Fixed Rate, 30-Year Mortgage

The most favorable option when it comes to finding the perfect mortgage for your home is a fixed rate, 30-year loan. While it is true that the interest rate is much higher initially with this traditional type than others, many consumers are satisfied by it simply because of their interest rate and monthly payments will not change for the entire life of the loan.

If you want to pay off this fixed rate in a fraction of the time (such as 20 years instead of 30), the monthly payments will be considerably higher, but you will be able to build equity at an accelerated pace, according to Yahoo Finance. You can also use a mortgage refinance calculator at any point during the life of this loan to check for a more competitive deal.

Adjustable Rate Mortgage

Even though the adjustable rate mortgage (ARM) has the same 30-year term as the traditional fixed rate alternative, the interest rate doesn’t remain the same throughout the life of the loan. You will actually be required to pay an interest rate that changes every single year, which is determined and calculated the index to which the loan is connected. A specific margin is added to the determined index each year by the actual lender, which is how the interest rate is calculated.

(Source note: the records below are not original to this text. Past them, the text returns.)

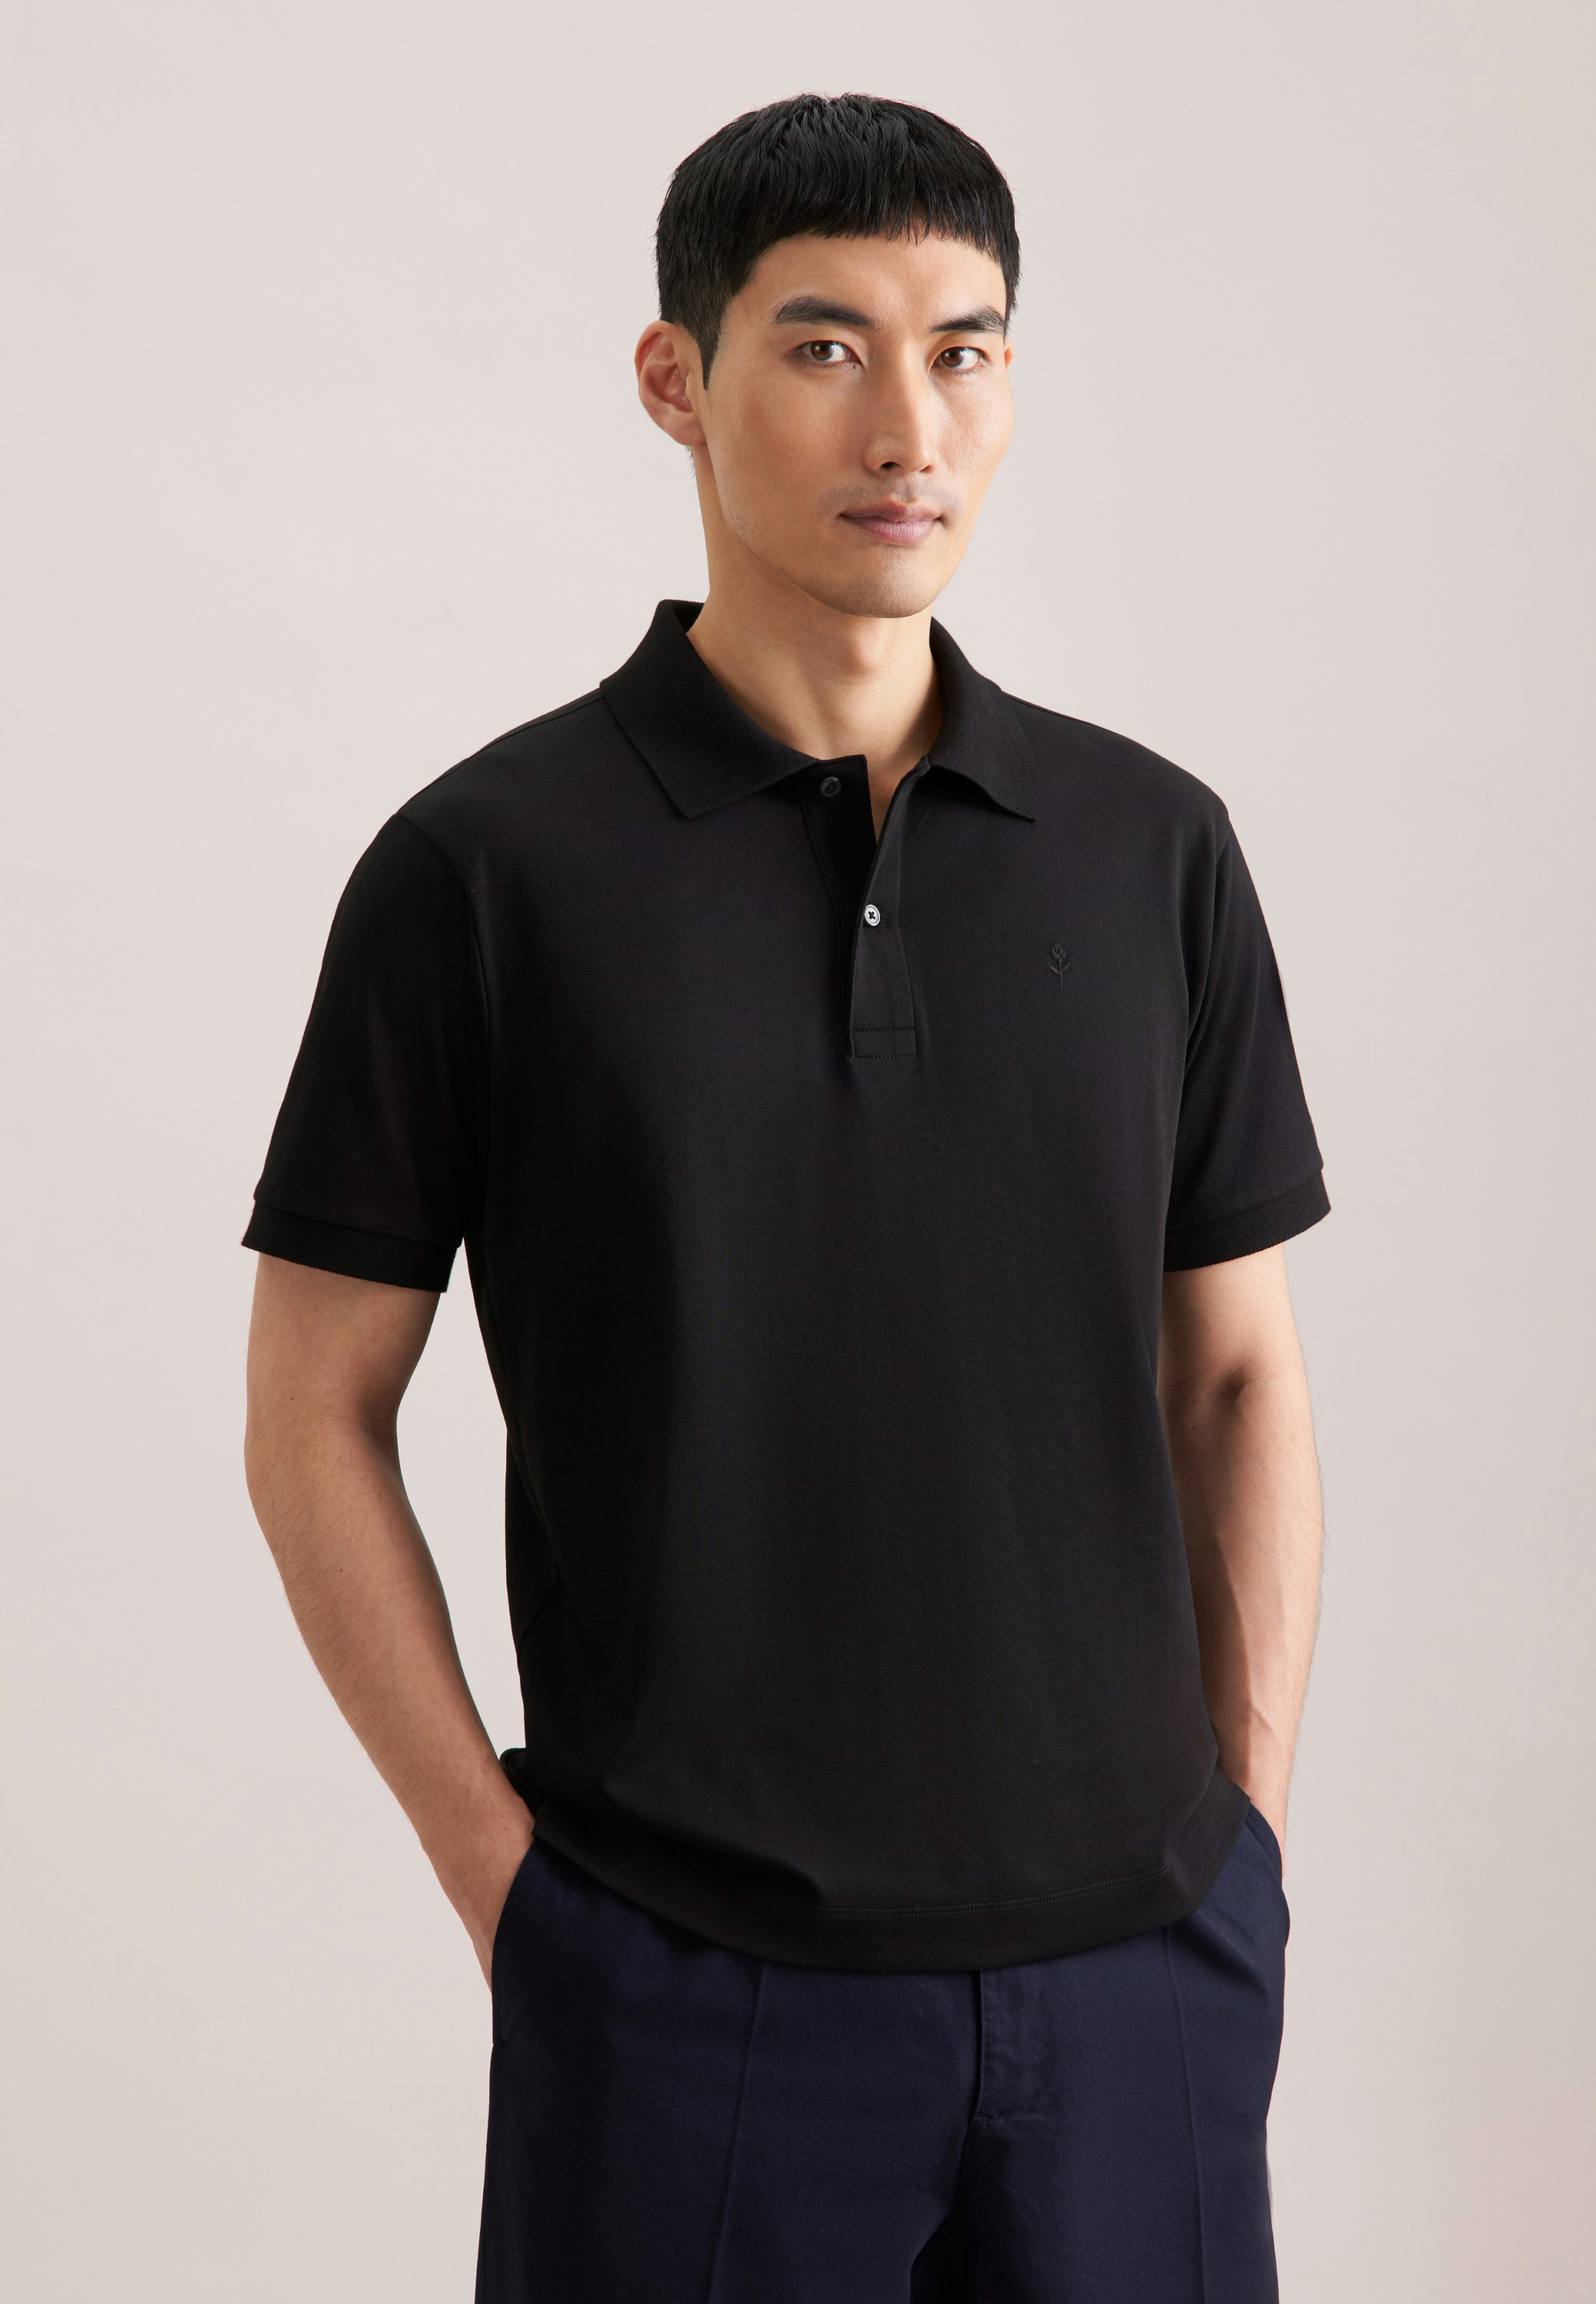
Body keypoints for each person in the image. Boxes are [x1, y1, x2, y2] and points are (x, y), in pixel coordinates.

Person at [243, 91, 1328, 2303]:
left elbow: (1235, 1380)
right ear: (676, 379)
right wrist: (509, 1887)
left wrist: (1246, 1841)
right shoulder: (485, 871)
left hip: (1142, 1992)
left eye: (965, 349)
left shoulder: (1155, 851)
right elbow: (310, 1413)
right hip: (683, 1997)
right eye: (826, 346)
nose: (908, 425)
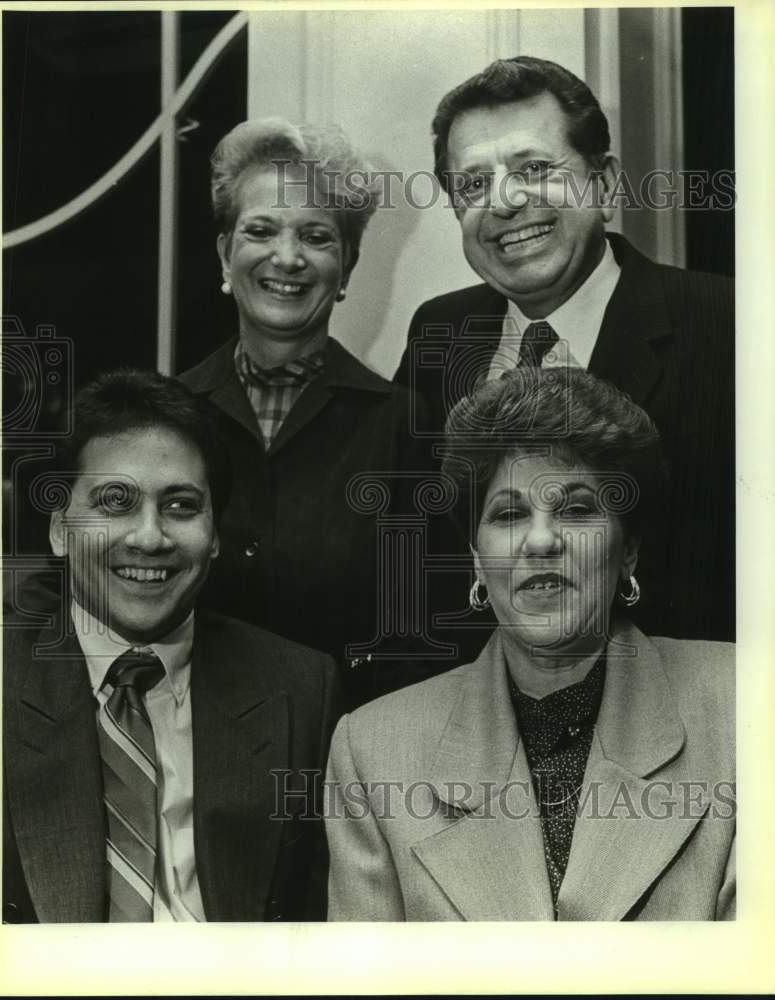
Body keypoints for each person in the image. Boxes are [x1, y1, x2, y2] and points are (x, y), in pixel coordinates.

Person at [325, 369, 735, 921]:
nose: (541, 541)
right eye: (510, 514)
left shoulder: (744, 703)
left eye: (577, 509)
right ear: (475, 557)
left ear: (629, 550)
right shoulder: (372, 750)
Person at [393, 56, 734, 644]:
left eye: (535, 168)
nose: (504, 202)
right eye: (473, 184)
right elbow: (409, 553)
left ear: (603, 185)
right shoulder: (439, 332)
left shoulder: (729, 324)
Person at [3, 369, 340, 923]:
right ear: (61, 529)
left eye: (181, 506)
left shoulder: (300, 692)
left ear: (214, 539)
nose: (150, 537)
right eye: (115, 501)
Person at [180, 117, 430, 705]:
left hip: (347, 763)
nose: (286, 258)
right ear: (225, 254)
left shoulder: (406, 429)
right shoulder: (167, 418)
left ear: (348, 264)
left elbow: (422, 644)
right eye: (261, 230)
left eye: (316, 237)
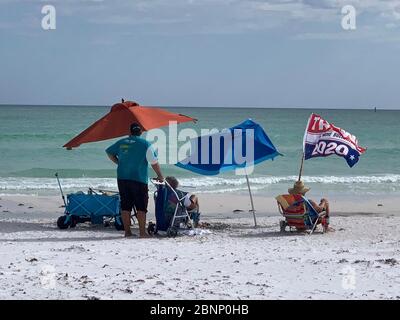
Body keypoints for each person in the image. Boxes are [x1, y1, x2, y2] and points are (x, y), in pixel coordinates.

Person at [106, 122, 164, 238]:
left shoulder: (121, 142)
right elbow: (154, 162)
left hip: (122, 178)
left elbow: (109, 152)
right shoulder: (145, 144)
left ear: (130, 132)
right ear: (141, 132)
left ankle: (127, 232)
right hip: (139, 179)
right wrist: (160, 175)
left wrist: (118, 162)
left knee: (125, 205)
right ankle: (142, 233)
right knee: (141, 206)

Reviewing the terms and conditions of the mortgage agreement for an ARM plan is essential in order to fully understand the life-of-loan and annual caps and other important elements that are factored into this particular type of loan as well. You may also want to consider the fluctuating interest rates if you decide to use a mortgage refinance calculator or tool at any point in the future to search for a better deal.

Hybrid Mortgage

If you are interested in basically straddling the fence between fixed rate and ARM loans, a hybrid mortgage is the best option to consider. For instance, if you decided to go with a 3/27 hybrid mortgage, the rate will remain fixed for three years before converting to a one-year ARM for the rest of the mortgage term. On the other hand, another popular setup is the 5/25 hybrid that allows you to enjoy a fixed rate for five years before dealing with a converted one-year ARM for the remaining 25 years. Most consumers decide to go with these plans in order to save money if they know that they will not be staying in the same home for more than a few years, according to Bank Rate.

Interest-Only Mortgages

For the first five years with an interest-only mortgage, you will be able to make payments on the interest only. Once that time period has elapsed, you will be able to repay the principal and any additional interest in order to pay off the full loan on time. If you know that you are either going to be selling your home or applying for a refinancing within the first five years, this would be the most advantageous route to take when selecting your mortgage type.

Payment-Option Loan

There are some homeowners who want to pay down their mortgages as soon as possible and are willing to make two or even three payments each month in order to do so. In these cases, the payment-option loans are the best solutions because they allow you to basically set everything up to pay a 30-year loan within a 15-year time period. Doing so may also prevent you from having to use a mortgage refinance calculator at all, since you will be able to pay off your full mortgage in a relatively short period of time.